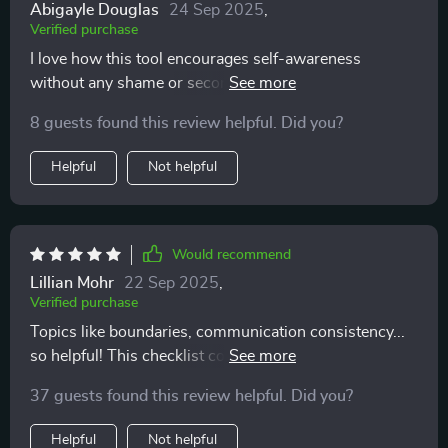
Abigayle Douglas
24 Sep 2025
,
Verified purchase
I love how this tool encourages self-awareness
without any shame or second-guessing involved. Truly
mindful and respectful!
8 guests found this review helpful. Did you?
Helpful
Not helpful
Would recommend
Lillian Mohr
22 Sep 2025
,
Verified purchase
Topics like boundaries, communication consistency...
so helpful! This checklist covers everything you need
for emotionally mature dating.
37 guests found this review helpful. Did you?
Helpful
Not helpful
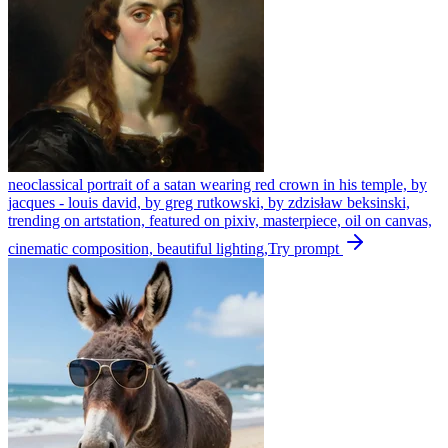
neoclassical portrait of a satan wearing red crown in his temple, by
jacques - louis david, by greg rutkowski, by zdzisław beksinski,
trending on artstation, featured on pixiv, masterpiece, oil on canvas,
cinematic composition, beautiful lighting,
Try prompt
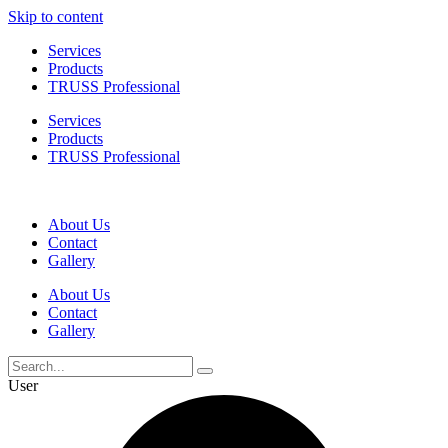
Skip to content
Services
Products
TRUSS Professional
Services
Products
TRUSS Professional
About Us
Contact
Gallery
About Us
Contact
Gallery
User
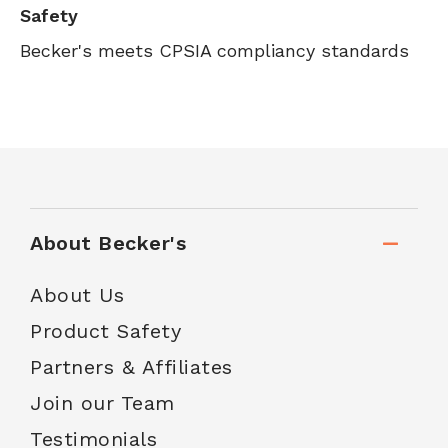
Safety
Becker's meets CPSIA compliancy standards
About Becker's
About Us
Product Safety
Partners & Affiliates
Join our Team
Testimonials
####
◆ **O QUE FAZER**: Informe cada linha do material em que aparece a palavra "Becker", copiando a linha inteira. Maiúsculas e minúsculas fazem diferença.

◆ **SOLUÇÃO DO PROBLEMA**:
Becker's meets CPSIA compliancy standards
About Becker's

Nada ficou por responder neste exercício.